Internal validity refers to whether the effects observed are due to the intervention
and not some other confounding factor. Selection bias, which results from the way
in which subjects are recruited, or from differing rates of participation due, for
example, to age, gender, cultural or socioeconomic factors, is often a problem in
non-randomised designs. Care must be taken to account for such biases when interpreting
the results of an impact evaluation. Sensitivity analyses should be performed to provide
reassurance regarding the plausibility of causal inferences.
External validity refers to the extent to which the results of a study can be generalised
to other settings. Understanding the societal, economic, health system, and environmental
context in which an intervention is delivered, and which makes its impact unique,
is critical when interpreting the results of evaluations, and considering whether
they apply to your setting.56 Descriptions of context should be as rich as possible.
Often, the impact of an intervention is likely to vary depending on the characteristics
of patients. These can be usefully explored in subgroup analyses.57
Clear and transparent reporting using established guidelines (eg, STROBE58 or TREND59)to
describe the intervention, study population, assignment of treatment, and control
groups, and methods used to estimate impact should be followed. Limitations arising
as a result of inherent biases, or validity, should be clearly acknowledged.

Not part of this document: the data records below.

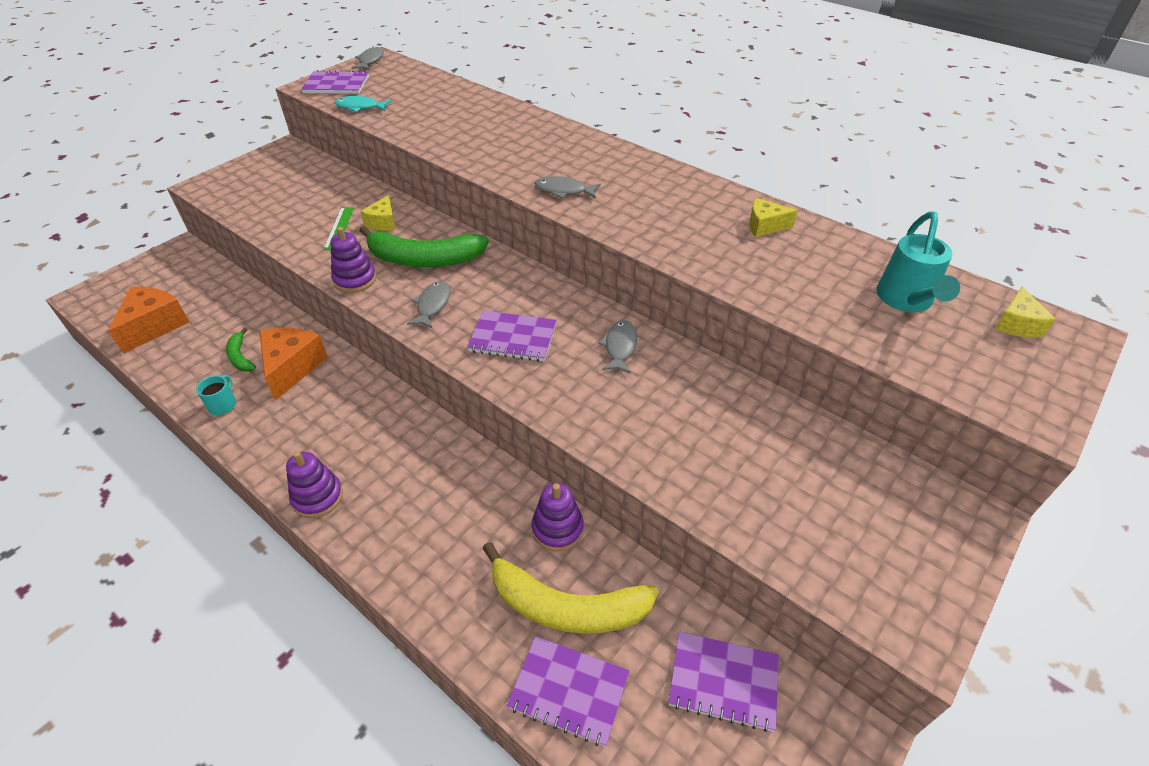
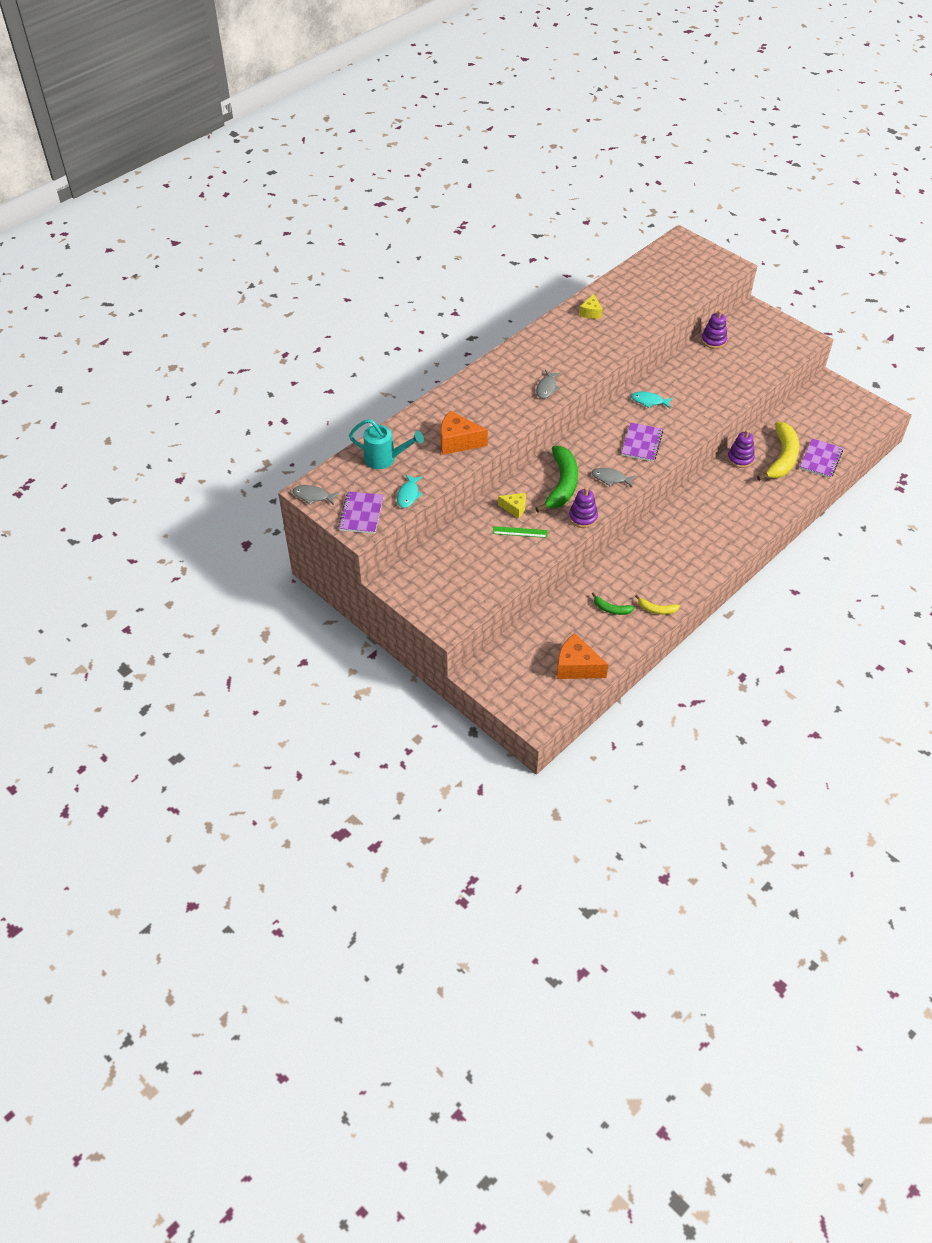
camera: 85 degrees left, 5 degrees up
(223, 404) = (656, 609): turquoise mug -> yellow banana
(240, 357) = (611, 609): green banana -> green banana turned 45 degrees clockwise
(292, 367) = (622, 579): orange cheese -> orange cheese (458, 442)
(317, 497) = (726, 553): purple stacking toy -> purple stacking toy (713, 340)
(620, 347) = (649, 401): grey fish -> turquoise fish
(723, 681) = (811, 413): purple notebook -> none
(906, 300) = (657, 280): turquoise watering can -> turquoise watering can (385, 459)
(1016, 324) = (674, 252): yellow cheese -> none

Around the world, many interventions designed to improve health and healthcare are
under way. An evaluation is an essential part of understanding what impact these changes
are having, for whom and in what circumstances, and help inform future decisions about
improvement and further roll out. There is no standard, ‘‘one size fits all’’ recipe
for a good evaluation: it must be tailored to the project at hand. Understanding the
overarching principles and standards is the first step towards a good evaluation.
Further Resources
See The Health Foundation. Evaluation: what to consider. 2015
60 for a list of websites, articles, webinars and other guidance on various aspects
of impact evaluation, which may help locate further information for the planning,
interpretation, and development of a successful impact evaluation.5 23 55
Education into practice
What interventions have you designed or experienced aimed at transforming your service?
Have they been evaluated?
What types of routine data are collected about the care you deliver? Do you know how
to access them and use them to evaluate care delivery?
What resources are available to you to support impact evaluations for interventions?